[[ RECORD SET open ]]
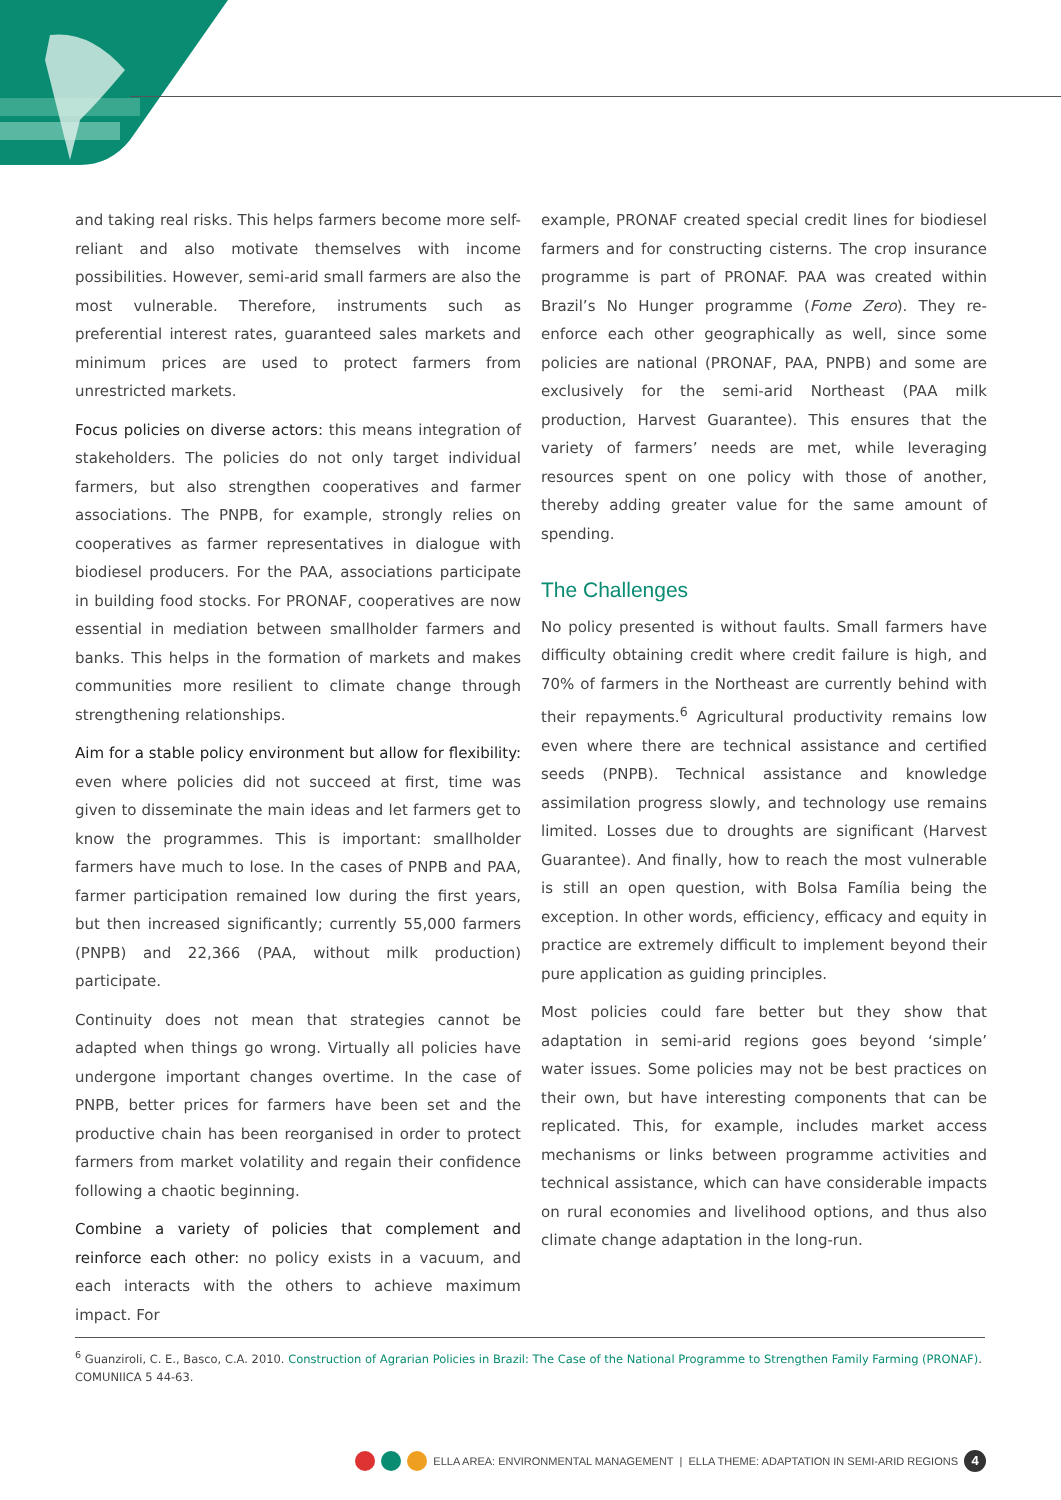and taking real risks. This helps farmers become more self-reliant and also motivate themselves with income possibilities. However, semi-arid small farmers are also the most vulnerable. Therefore, instruments such as preferential interest rates, guaranteed sales markets and minimum prices are used to protect farmers from unrestricted markets.
Focus policies on diverse actors: this means integration of stakeholders. The policies do not only target individual farmers, but also strengthen cooperatives and farmer associations. The PNPB, for example, strongly relies on cooperatives as farmer representatives in dialogue with biodiesel producers. For the PAA, associations participate in building food stocks. For PRONAF, cooperatives are now essential in mediation between smallholder farmers and banks. This helps in the formation of markets and makes communities more resilient to climate change through strengthening relationships.
Aim for a stable policy environment but allow for flexibility: even where policies did not succeed at first, time was given to disseminate the main ideas and let farmers get to know the programmes. This is important: smallholder farmers have much to lose. In the cases of PNPB and PAA, farmer participation remained low during the first years, but then increased significantly; currently 55,000 farmers (PNPB) and 22,366 (PAA, without milk production) participate.
Continuity does not mean that strategies cannot be adapted when things go wrong. Virtually all policies have undergone important changes overtime. In the case of PNPB, better prices for farmers have been set and the productive chain has been reorganised in order to protect farmers from market volatility and regain their confidence following a chaotic beginning.
Combine a variety of policies that complement and reinforce each other: no policy exists in a vacuum, and each interacts with the others to achieve maximum impact. For
example, PRONAF created special credit lines for biodiesel farmers and for constructing cisterns. The crop insurance programme is part of PRONAF. PAA was created within Brazil’s No Hunger programme (Fome Zero). They re-enforce each other geographically as well, since some policies are national (PRONAF, PAA, PNPB) and some are exclusively for the semi-arid Northeast (PAA milk production, Harvest Guarantee). This ensures that the variety of farmers’ needs are met, while leveraging resources spent on one policy with those of another, thereby adding greater value for the same amount of spending.
The Challenges
No policy presented is without faults. Small farmers have difficulty obtaining credit where credit failure is high, and 70% of farmers in the Northeast are currently behind with their repayments.<sup>6</sup> Agricultural productivity remains low even where there are technical assistance and certified seeds (PNPB). Technical assistance and knowledge assimilation progress slowly, and technology use remains limited. Losses due to droughts are significant (Harvest Guarantee). And finally, how to reach the most vulnerable is still an open question, with Bolsa Família being the exception. In other words, efficiency, efficacy and equity in practice are extremely difficult to implement beyond their pure application as guiding principles.
Most policies could fare better but they show that adaptation in semi-arid regions goes beyond ‘simple’ water issues. Some policies may not be best practices on their own, but have interesting components that can be replicated. This, for example, includes market access mechanisms or links between programme activities and technical assistance, which can have considerable impacts on rural economies and livelihood options, and thus also climate change adaptation in the long-run.
<sup>6</sup> Guanziroli, C. E., Basco, C.A. 2010. Construction of Agrarian Policies in Brazil: The Case of the National Programme to Strengthen Family Farming (PRONAF). COMUNIICA 5 44-63.
ELLA AREA: ENVIRONMENTAL MANAGEMENT | ELLA THEME: ADAPTATION IN SEMI-ARID REGIONS 4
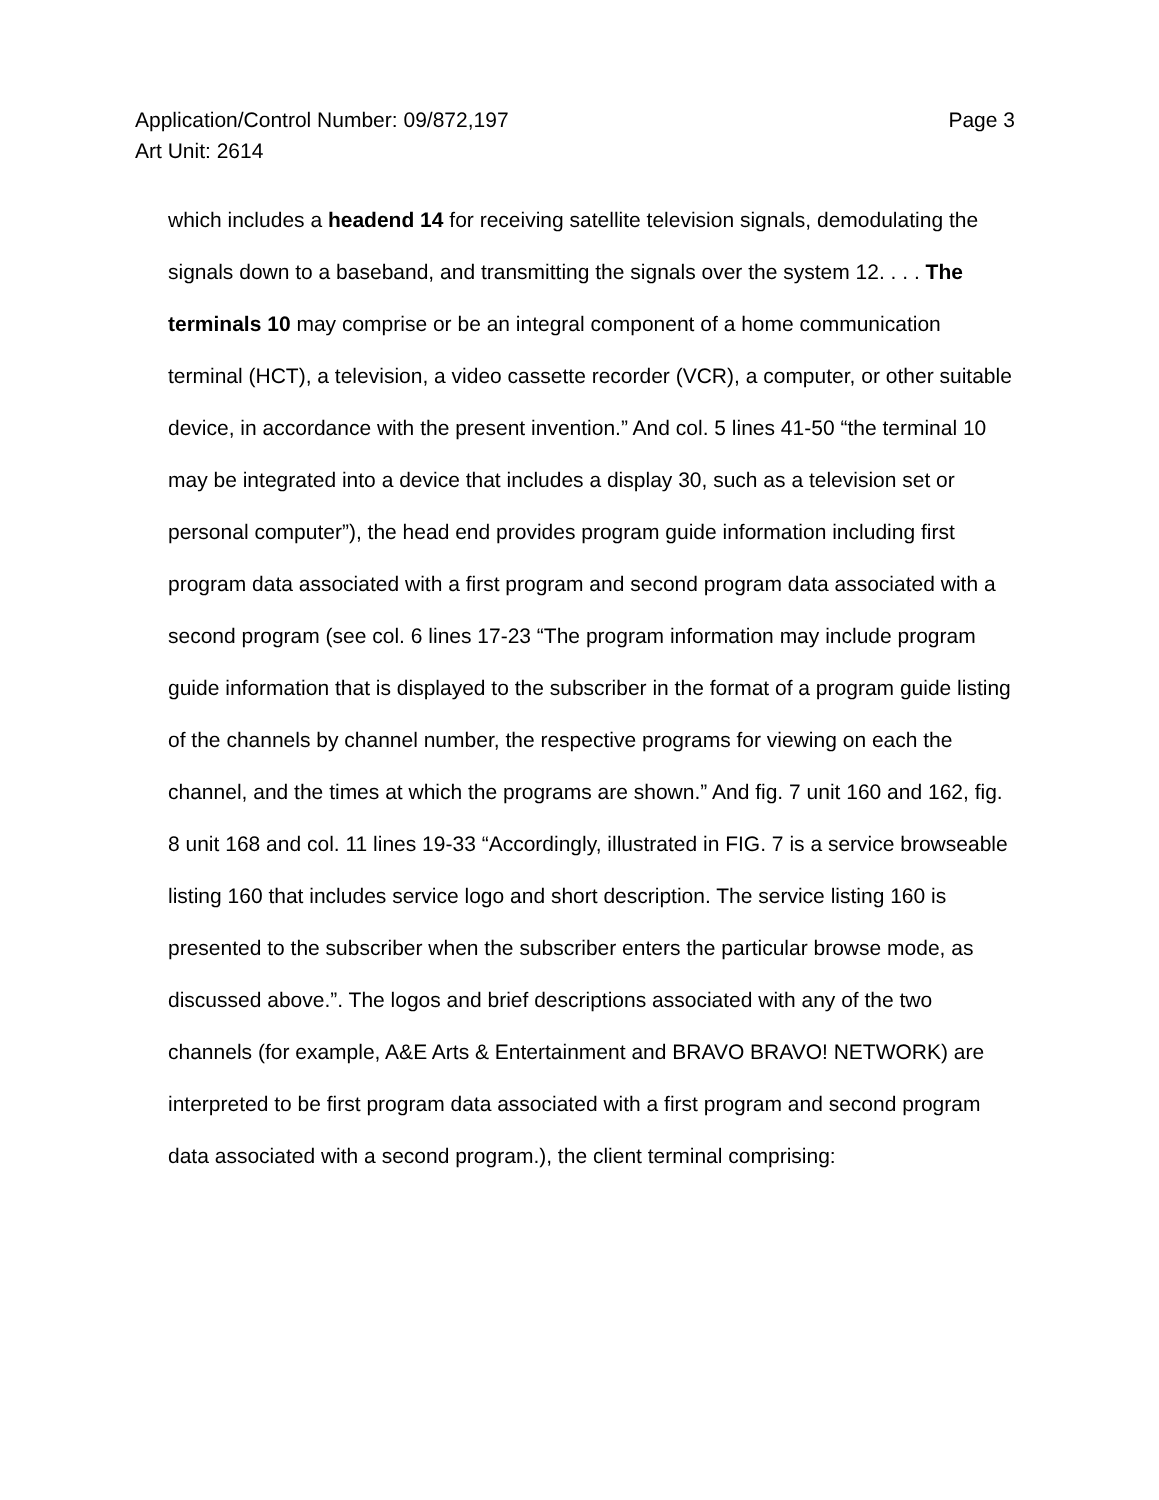Page 3 Application/Control Number: 09/872,197
Art Unit: 2614
which includes a headend 14 for receiving satellite television signals, demodulating the signals down to a baseband, and transmitting the signals over the system 12. . . . The terminals 10 may comprise or be an integral component of a home communication terminal (HCT), a television, a video cassette recorder (VCR), a computer, or other suitable device, in accordance with the present invention.” And col. 5 lines 41-50 “the terminal 10 may be integrated into a device that includes a display 30, such as a television set or personal computer”), the head end provides program guide information including first program data associated with a first program and second program data associated with a second program (see col. 6 lines 17-23 “The program information may include program guide information that is displayed to the subscriber in the format of a program guide listing of the channels by channel number, the respective programs for viewing on each the channel, and the times at which the programs are shown.” And fig. 7 unit 160 and 162, fig. 8 unit 168 and col. 11 lines 19-33 “Accordingly, illustrated in FIG. 7 is a service browseable listing 160 that includes service logo and short description. The service listing 160 is presented to the subscriber when the subscriber enters the particular browse mode, as discussed above.”. The logos and brief descriptions associated with any of the two channels (for example, A&E Arts & Entertainment and BRAVO BRAVO! NETWORK) are interpreted to be first program data associated with a first program and second program data associated with a second program.), the client terminal comprising:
[[ RECORD SET closed ]]
AIM OF THE EXERCISE: Nothing except the lines from the one containing "No policy presented" through the one containing "Art Unit: 2614" should appear in the answer, exactly as above and without pictures.

EXPECTED ANSWER:
No policy presented is without faults. Small farmers have difficulty obtaining credit where credit failure is high, and 70% of farmers in the Northeast are currently behind with their repayments.<sup>6</sup> Agricultural productivity remains low even where there are technical assistance and certified seeds (PNPB). Technical assistance and knowledge assimilation progress slowly, and technology use remains limited. Losses due to droughts are significant (Harvest Guarantee). And finally, how to reach the most vulnerable is still an open question, with Bolsa Família being the exception. In other words, efficiency, efficacy and equity in practice are extremely difficult to implement beyond their pure application as guiding principles.
Most policies could fare better but they show that adaptation in semi-arid regions goes beyond ‘simple’ water issues. Some policies may not be best practices on their own, but have interesting components that can be replicated. This, for example, includes market access mechanisms or links between programme activities and technical assistance, which can have considerable impacts on rural economies and livelihood options, and thus also climate change adaptation in the long-run.
<sup>6</sup> Guanziroli, C. E., Basco, C.A. 2010. Construction of Agrarian Policies in Brazil: The Case of the National Programme to Strengthen Family Farming (PRONAF). COMUNIICA 5 44-63.
ELLA AREA: ENVIRONMENTAL MANAGEMENT | ELLA THEME: ADAPTATION IN SEMI-ARID REGIONS 4
Page 3 Application/Control Number: 09/872,197
Art Unit: 2614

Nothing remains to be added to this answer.